Pozitivizm etkisindeki gerek din, gerekse bilim adamlarının yaşamla örtüşmeyen teoloji ve teorileri zihinleri karıştırmakta, aklı ürettiği sanılan sinir kütlesi fiziki beyin ile dirimsel enerjinin ta kendisi olan ruh harmanlanarak, Allah ya inkâr edilmekte ya da iradesine sınırlamalar getirilmektedir.

Yaratıcısız bir yaratığın olamayacağı temel kaidesiyle ruhsuz bir bedenin, beynin, hücrelerin, kalbin, gözlerin, kulakların, burnun ve dilin hiçbir koşulda işlev göremeyeceği her ne kadar aşikârsa ise de maddi dünyadaki yanılgılar fiziki bir yaratıcı ihtiyacını doğurmakta, dolayısıyla “yaratık insan” yüceltilerek özgür veya cüz’i irade savıyla tanrılaştırılmaktadır.

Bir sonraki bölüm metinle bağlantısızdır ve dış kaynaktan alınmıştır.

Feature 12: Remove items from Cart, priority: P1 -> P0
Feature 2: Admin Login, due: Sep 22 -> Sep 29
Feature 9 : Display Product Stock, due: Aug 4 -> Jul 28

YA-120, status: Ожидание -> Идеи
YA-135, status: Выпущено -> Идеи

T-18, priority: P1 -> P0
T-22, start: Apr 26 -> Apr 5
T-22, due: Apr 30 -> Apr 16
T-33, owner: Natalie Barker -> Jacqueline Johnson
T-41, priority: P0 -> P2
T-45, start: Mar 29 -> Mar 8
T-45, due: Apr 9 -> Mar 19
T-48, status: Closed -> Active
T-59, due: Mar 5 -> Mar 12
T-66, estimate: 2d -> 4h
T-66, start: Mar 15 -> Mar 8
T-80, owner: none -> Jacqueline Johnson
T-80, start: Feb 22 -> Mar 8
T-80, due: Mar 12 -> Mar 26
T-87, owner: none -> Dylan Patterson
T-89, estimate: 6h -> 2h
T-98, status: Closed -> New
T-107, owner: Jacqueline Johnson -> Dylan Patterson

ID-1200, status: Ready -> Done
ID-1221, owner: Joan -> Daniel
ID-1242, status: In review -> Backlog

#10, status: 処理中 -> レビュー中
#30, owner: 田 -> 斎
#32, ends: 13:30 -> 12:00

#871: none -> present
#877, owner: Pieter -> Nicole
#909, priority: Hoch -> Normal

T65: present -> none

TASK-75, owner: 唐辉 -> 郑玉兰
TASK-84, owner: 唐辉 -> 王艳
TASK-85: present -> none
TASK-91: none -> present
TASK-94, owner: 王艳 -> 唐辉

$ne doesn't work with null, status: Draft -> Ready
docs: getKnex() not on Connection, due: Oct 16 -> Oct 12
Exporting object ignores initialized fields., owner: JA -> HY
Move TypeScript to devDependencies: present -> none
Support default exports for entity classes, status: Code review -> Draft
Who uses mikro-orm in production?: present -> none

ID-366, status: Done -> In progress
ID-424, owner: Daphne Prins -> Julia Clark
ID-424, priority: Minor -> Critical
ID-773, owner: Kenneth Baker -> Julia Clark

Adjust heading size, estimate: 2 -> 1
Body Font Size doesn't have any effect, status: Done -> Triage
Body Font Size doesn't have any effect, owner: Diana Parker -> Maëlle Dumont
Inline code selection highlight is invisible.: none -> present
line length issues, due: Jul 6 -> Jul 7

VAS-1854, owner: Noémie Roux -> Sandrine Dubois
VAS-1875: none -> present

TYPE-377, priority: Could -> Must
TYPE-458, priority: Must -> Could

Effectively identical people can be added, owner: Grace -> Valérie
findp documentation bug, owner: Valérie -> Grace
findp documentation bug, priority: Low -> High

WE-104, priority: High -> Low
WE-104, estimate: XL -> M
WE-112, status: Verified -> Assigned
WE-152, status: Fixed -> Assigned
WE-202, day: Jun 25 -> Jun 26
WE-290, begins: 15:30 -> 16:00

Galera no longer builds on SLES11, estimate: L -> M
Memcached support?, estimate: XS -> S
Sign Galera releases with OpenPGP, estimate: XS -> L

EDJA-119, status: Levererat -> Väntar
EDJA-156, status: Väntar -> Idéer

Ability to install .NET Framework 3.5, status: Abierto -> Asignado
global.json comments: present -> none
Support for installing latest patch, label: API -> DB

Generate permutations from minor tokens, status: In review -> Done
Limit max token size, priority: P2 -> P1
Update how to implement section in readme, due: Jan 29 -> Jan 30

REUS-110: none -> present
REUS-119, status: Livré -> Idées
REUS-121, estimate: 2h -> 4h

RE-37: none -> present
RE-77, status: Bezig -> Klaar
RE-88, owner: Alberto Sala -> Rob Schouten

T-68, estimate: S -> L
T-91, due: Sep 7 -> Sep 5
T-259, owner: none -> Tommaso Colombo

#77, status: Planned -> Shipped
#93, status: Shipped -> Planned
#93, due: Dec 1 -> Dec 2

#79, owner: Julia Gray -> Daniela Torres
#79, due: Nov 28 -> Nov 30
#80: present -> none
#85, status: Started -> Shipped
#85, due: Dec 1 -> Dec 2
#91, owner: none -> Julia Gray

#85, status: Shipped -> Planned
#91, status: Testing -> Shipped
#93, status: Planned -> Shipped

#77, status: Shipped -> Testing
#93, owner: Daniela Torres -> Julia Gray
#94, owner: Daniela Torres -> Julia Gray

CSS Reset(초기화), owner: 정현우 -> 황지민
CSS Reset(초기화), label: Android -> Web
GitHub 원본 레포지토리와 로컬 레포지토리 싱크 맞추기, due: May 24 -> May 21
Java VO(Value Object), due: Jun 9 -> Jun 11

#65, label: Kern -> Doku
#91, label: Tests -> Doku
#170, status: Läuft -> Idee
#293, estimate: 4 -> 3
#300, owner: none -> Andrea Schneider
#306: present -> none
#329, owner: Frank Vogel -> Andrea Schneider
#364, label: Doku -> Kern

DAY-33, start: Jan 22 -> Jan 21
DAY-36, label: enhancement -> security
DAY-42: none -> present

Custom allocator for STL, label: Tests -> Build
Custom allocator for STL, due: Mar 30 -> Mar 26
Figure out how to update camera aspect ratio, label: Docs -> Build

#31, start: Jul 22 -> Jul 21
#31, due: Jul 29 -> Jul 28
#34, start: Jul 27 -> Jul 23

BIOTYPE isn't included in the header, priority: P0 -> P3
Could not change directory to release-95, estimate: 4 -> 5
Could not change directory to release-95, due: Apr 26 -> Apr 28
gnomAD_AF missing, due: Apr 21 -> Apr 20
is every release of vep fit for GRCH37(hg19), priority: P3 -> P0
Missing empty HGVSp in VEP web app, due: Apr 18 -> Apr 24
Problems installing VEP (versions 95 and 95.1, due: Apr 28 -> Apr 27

Din ve bilim adına gerçeği perdeleyen hurafe ve faraziyelerin egemen baskısı vahyi, Etkin Aklı ve Mutlak İradeyi örselemekte, yaşamın evrensel gerçekleriyle bütünleşmeyen dayanıksız fikirler insanoğlunu sarsmaktadır. Hiçbir şey bilmediği halde çok şey bildiğini sanarak bağımsızlığını ve egemenliğini ilan eden iradesiz insan gerçeğini Einstein şöyle özetler; “Uzun yaşamımda öğrendiğim tek şey var. Gerçeklikle kıyaslandığında, tüm bilimimiz ilkel ve çocukça kalmaktadır.”

Seküler-laik yani pozitivist bilim ve siyaset, insanoğlunun en büyük yalanı ve küfrüdür!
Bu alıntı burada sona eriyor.